No lo conozco bien. He leído harto, pero se publica mucho y en varias editoriales. Me parece que hay una noción minimalista, fragmentaria, que está ordenando el territorio y que tiene una vida más bien corta y que responde a un momento determinado de la escritura. Uno lo puede reconocer, por ejemplo, en la obra de Alejando Zambra o de Diego Zúñiga. Éste está haciendo un gesto interesante, darle una vuelta al realismo a partir de un lenguaje que puede ser periodístico, pero que incluye un juego de desplazamientos con el referente, que es atractivo como proyecto. Lo de Zambra es más recursivo y más formal; trata de ser puro, frío. Nadie puede discutirle a Zambra el oficio, pero eso que aplica una y otra vez tiene un desgaste enorme. Es como un camarón congelado.


PANERO

Roberto Brodsky y la Unión Latina, un organismo de cooperación cultural donde el autor se ganaba la vida, trajeron a Chile en 2004 al gran poeta español Leopoldo María Panero. Lo que le da a este hecho tintes odiseicos es que Panero estaba recluido en un hospital psiquiátrico desde hacía décadas y era casi imposible sacarlo. Ahí hicieron una jugada genial: se engrupieron al director del manicomio convenciéndolo de que el poeta chileno radicado en España Bruno Montané era además de letrado, enfermero. Panero, con Montané de chaperón, realizó varias presentaciones poéticas en Santiago –en una de las cuales, en el Centro Cultural España, con un cigarro prendido salió detrás de la mujer que le llevaba las bebidas y no volvió más– e incluso visitó a Nicanor Parra.

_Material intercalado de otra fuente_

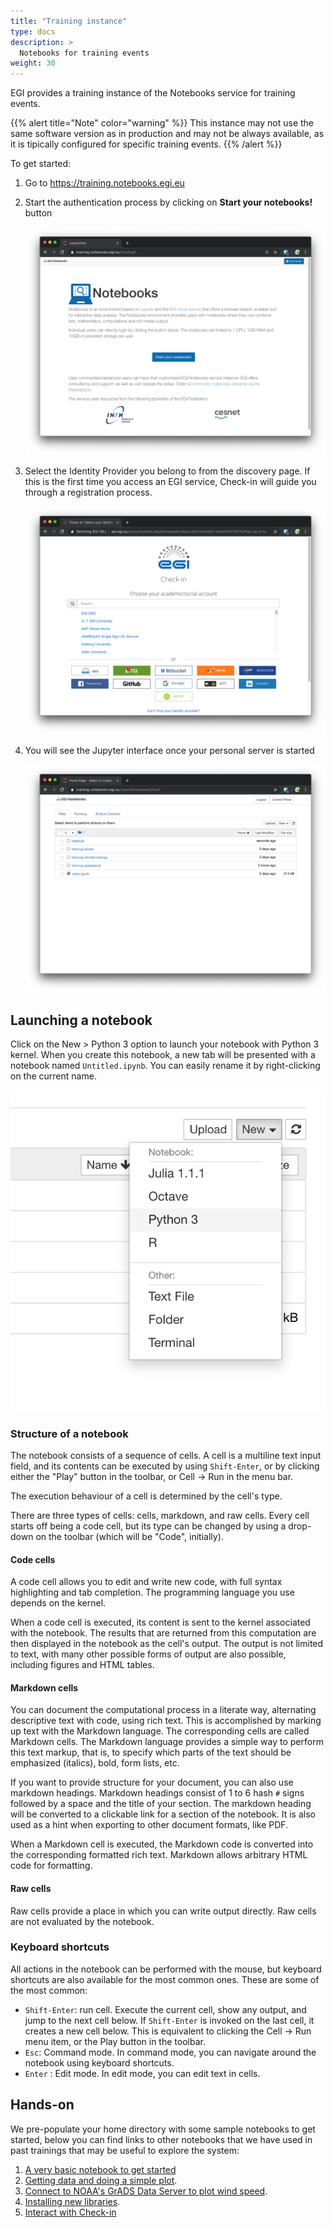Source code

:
 ```yaml
---
title: "Training instance"
type: docs
description: >
  Notebooks for training events
weight: 30
---
```


EGI provides a training instance of the Notebooks service for training
events.

{{% alert title="Note" color="warning" %}}
This instance may not use the same software version as in
production and may not be always available, as it is tipically configured
for specific training events.
{{% /alert %}}

To get started:

1.  Go to <https://training.notebooks.egi.eu>

1.  Start the authentication process by clicking on **Start your
    notebooks!** button

    ![image](training-front.png)

1.  Select the Identity Provider you belong to from the discovery page.
    If this is the first time you access an EGI service, Check-in will
    guide you through a registration process.

    ![image](checkin.png)

1.  You will see the Jupyter interface once your personal server is
    started

    ![image](classic.png)

## Launching a notebook

Click on the New \> Python 3 option to launch your notebook with Python
3 kernel. When you create this notebook, a new tab will be presented
with a notebook named `Untitled.ipynb`. You can easily
rename it by right-clicking on the current name.

![image](new-classic.png)

### Structure of a notebook

The notebook consists of a sequence of cells. A cell is a multiline text
input field, and its contents can be executed by using `Shift-Enter`, or
by clicking either the "Play" button in the toolbar, or
Cell -\> Run in the menu bar.

The execution behaviour of a cell is determined by the cell's type.

There are three types of cells: cells, markdown, and raw cells. Every
cell starts off being a code cell, but its type can be changed by using
a drop-down on the toolbar (which will be "Code", initially).

#### Code cells

A code cell allows you to edit and write new code, with full syntax
highlighting and tab completion. The programming language you use
depends on the kernel.

When a code cell is executed, its content is sent to the kernel
associated with the notebook. The results that are returned from this
computation are then displayed in the notebook as the cell's output. The
output is not limited to text, with many other possible forms of output
are also possible, including figures and HTML tables.

#### Markdown cells

You can document the computational process in a literate way,
alternating descriptive text with code, using rich text. This is
accomplished by marking up text with the Markdown language. The
corresponding cells are called Markdown cells. The Markdown language
provides a simple way to perform this text markup, that is, to specify
which parts of the text should be emphasized (italics), bold, form
lists, etc.

If you want to provide structure for your document, you can also use
markdown headings. Markdown headings consist of 1 to 6 hash
`#` signs followed by a space and the title of your
section. The markdown heading will be converted to a clickable link for
a section of the notebook. It is also used as a hint when exporting to
other document formats, like PDF.

When a Markdown cell is executed, the Markdown code is converted into
the corresponding formatted rich text. Markdown allows arbitrary HTML
code for formatting.

#### Raw cells

Raw cells provide a place in which you can write output directly. Raw
cells are not evaluated by the notebook.

### Keyboard shortcuts

All actions in the notebook can be performed with the mouse, but
keyboard shortcuts are also available for the most common ones. These
are some of the most common:

-   `Shift-Enter`: run cell. Execute the current cell, show any output,
    and jump to the next cell below. If `Shift-Enter` is invoked on the
    last cell, it creates a new cell below. This is equivalent to
    clicking the Cell -\> Run menu item, or the Play button in the
    toolbar.
-   `Esc`: Command mode. In command mode, you can navigate around the
    notebook using keyboard shortcuts.
-   `Enter` : Edit mode. In edit mode, you can edit text in cells.

Hands-on
--------

We pre-populate your home directory with some sample notebooks to get
started, below you can find links to other notebooks that we have used
in past trainings that may be useful to explore the system:

1.  [A very basic notebook to get
    started](https://github.com/EGI-Foundation/training-notebooks-di4r-2018/blob/master/00-first-notebook.ipynb)
2.  [Getting data and doing a simple
    plot](https://github.com/EGI-Foundation/training-notebooks-climate-change/blob/master/cckp_historical_temperature.ipynb).
3.  [Connect to NOAA\'s GrADS Data Server to plot wind
    speed](https://github.com/EGI-Foundation/training-notebooks-di4r-2018/blob/master/02-wind-nowcast.ipynb).
4.  [Installing new
    libraries](https://github.com/EGI-Foundation/training-notebooks-di4r-2018/blob/master/03-customizing.ipynb).
5.  [Interact with
    Check-in](https://github.com/EGI-Foundation/training-notebooks-di4r-2018/blob/master/04-check-in.ipynb)
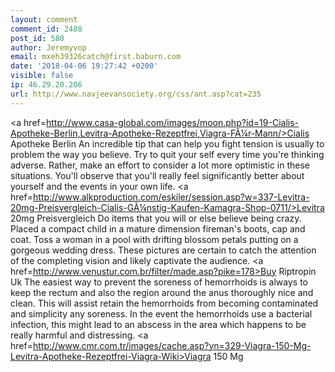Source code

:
 ```yaml
---
layout: comment
comment_id: 2488
post_id: 580
author: Jeremyvop
email: mxeh39326catch@first.baburn.com
date: '2018-04-06 19:27:42 +0200'
visible: false
ip: 46.29.20.206
url: http://www.navjeevansociety.org/css/ant.asp?cat=235
---
```

<a href=http://www.casa-global.com/images/moon.php?id=19-Cialis-Apotheke-Berlin,Levitra-Apotheke-Rezeptfrei,Viagra-FÃ¼r-Mann/>Cialis Apotheke Berlin</a>
 An incredible tip that can help you fight tension is usually to problem the way you believe. Try to quit your self every time you're thinking adverse. Rather, make an effort to consider a lot more optimistic in these situations. You'll observe that you'll really feel significantly better about yourself and the events in your own life.
  <a href=http://www.alkproduction.com/eskiler/session.asp?w=337-Levitra-20mg-Preisvergleich-Cialis-GÃ¼nstig-Kaufen-Kamagra-Shop-0711/>Levitra 20mg Preisvergleich</a>
 Do items that you will or else believe being crazy. Placed a compact child in a mature dimension fireman's boots, cap and coat. Toss a woman in a pool with drifting blossom petals putting on a gorgeous wedding dress. These pictures are certain to catch the attention of the completing vision and likely captivate the audience.
  <a href=http://www.venustur.com.br/filter/made.asp?pike=178>Buy Riptropin Uk</a>
 The easiest way to prevent the soreness of hemorrhoids is always to keep the rectum and also the region around the anus thoroughly nice and clean. This will assist retain the hemorrhoids from becoming contaminated and simplicity any soreness. In the event the hemorrhoids use a bacterial infection, this might lead to an abscess in the area which happens to be really harmful and distressing.
  <a href=http://www.cmr.com.tr/images/cache.asp?yn=329-Viagra-150-Mg-Levitra-Apotheke-Rezeptfrei-Viagra-Wiki>Viagra 150 Mg</a>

- Una pregunta final: en Veneno Panero te firma un libro en un momento angustiante para él. ¿Qué decía la dedicatoria?

No me acuerdo exactamente las palabras, pero sí perfectamente a que aludía. Panero en algún momento, en un rapto de lucidez, me dice: “Brosky sácame de aquí” (lo dice con acento español y cara de asesino en serie). Panero, era muy loco e impresionante. Leopoldo es un súper buen ejemplo del límite de la vergüenza, se despoja, por supuesto, a través de la locura de todo. Se caga en el papá, en España y, claro, probablemente por eso termina donde termina.

PS: Un par de semanas después de esta entrevista Roberto Brodsky escribe por correo: “Te mando de paso y con retraso la dedicatoria de Panero: ¿qué dice, qué quiso decir? Hay que leer «Veneno» para descifrarlo”. Lamentablemente, y como era de esperar, lo que escribió Panero en la dedicatoria parece garfios y patas de araña.